Activity:
Write out the data word for word, taking care that no picture is carried over.

Available records:
┏━━
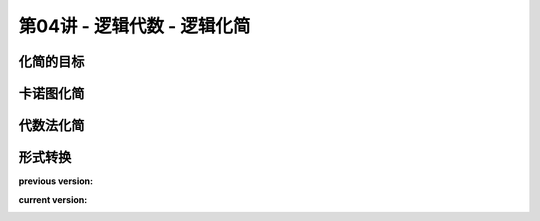 .. -----------------------------------------------------------------------------
   ..
   ..  Filename       : index.rst
   ..  Author         : Huang Leilei
   ..  Status         : phase 000
   ..  Created        : 2025-09-16
   ..  Description    : description about 第04讲 - 逻辑代数 - 逻辑化简
   ..
.. -----------------------------------------------------------------------------

第04讲 - 逻辑代数 - 逻辑化简
--------------------------------------------------------------------------------

.. image:: 幻灯片1.JPG

化简的目标
........................................
.. image:: 幻灯片2.JPG
.. image:: 幻灯片3.JPG

卡诺图化简
........................................
.. image:: 幻灯片4.JPG
.. image:: 幻灯片5.JPG
.. image:: 幻灯片6.JPG
.. image:: 幻灯片7.JPG
.. image:: 幻灯片8.JPG
.. image:: 幻灯片9.JPG

代数法化简
........................................
.. image:: 幻灯片10.JPG
.. image:: 幻灯片11.JPG
.. image:: 幻灯片12.JPG
.. image:: 幻灯片13.JPG

形式转换
........................................
.. image:: 幻灯片14.JPG

**previous version:**

.. image:: 幻灯片15_old.JPG

**current version:**

.. image:: 幻灯片15.JPG
.. image:: 幻灯片16.JPG

\

.. image:: 课堂练习答案_for_html.jpg

\

.. image:: 幻灯片17.JPG
.. image:: 幻灯片18.JPG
┗━━
Reply:
 .. -----------------------------------------------------------------------------
   ..
   ..  Filename       : index.rst
   ..  Author         : Huang Leilei
   ..  Status         : phase 000
   ..  Created        : 2025-09-16
   ..  Description    : description about 第04讲 - 逻辑代数 - 逻辑化简
   ..
.. -----------------------------------------------------------------------------

第04讲 - 逻辑代数 - 逻辑化简
--------------------------------------------------------------------------------

.. image:: 幻灯片1.JPG

化简的目标
........................................
.. image:: 幻灯片2.JPG
.. image:: 幻灯片3.JPG

卡诺图化简
........................................
.. image:: 幻灯片4.JPG
.. image:: 幻灯片5.JPG
.. image:: 幻灯片6.JPG
.. image:: 幻灯片7.JPG
.. image:: 幻灯片8.JPG
.. image:: 幻灯片9.JPG

代数法化简
........................................
.. image:: 幻灯片10.JPG
.. image:: 幻灯片11.JPG
.. image:: 幻灯片12.JPG
.. image:: 幻灯片13.JPG

形式转换
........................................
.. image:: 幻灯片14.JPG

**previous version:**

.. image:: 幻灯片15_old.JPG

**current version:**

.. image:: 幻灯片15.JPG
.. image:: 幻灯片16.JPG

\

.. image:: 课堂练习答案_for_html.jpg

\

.. image:: 幻灯片17.JPG
.. image:: 幻灯片18.JPG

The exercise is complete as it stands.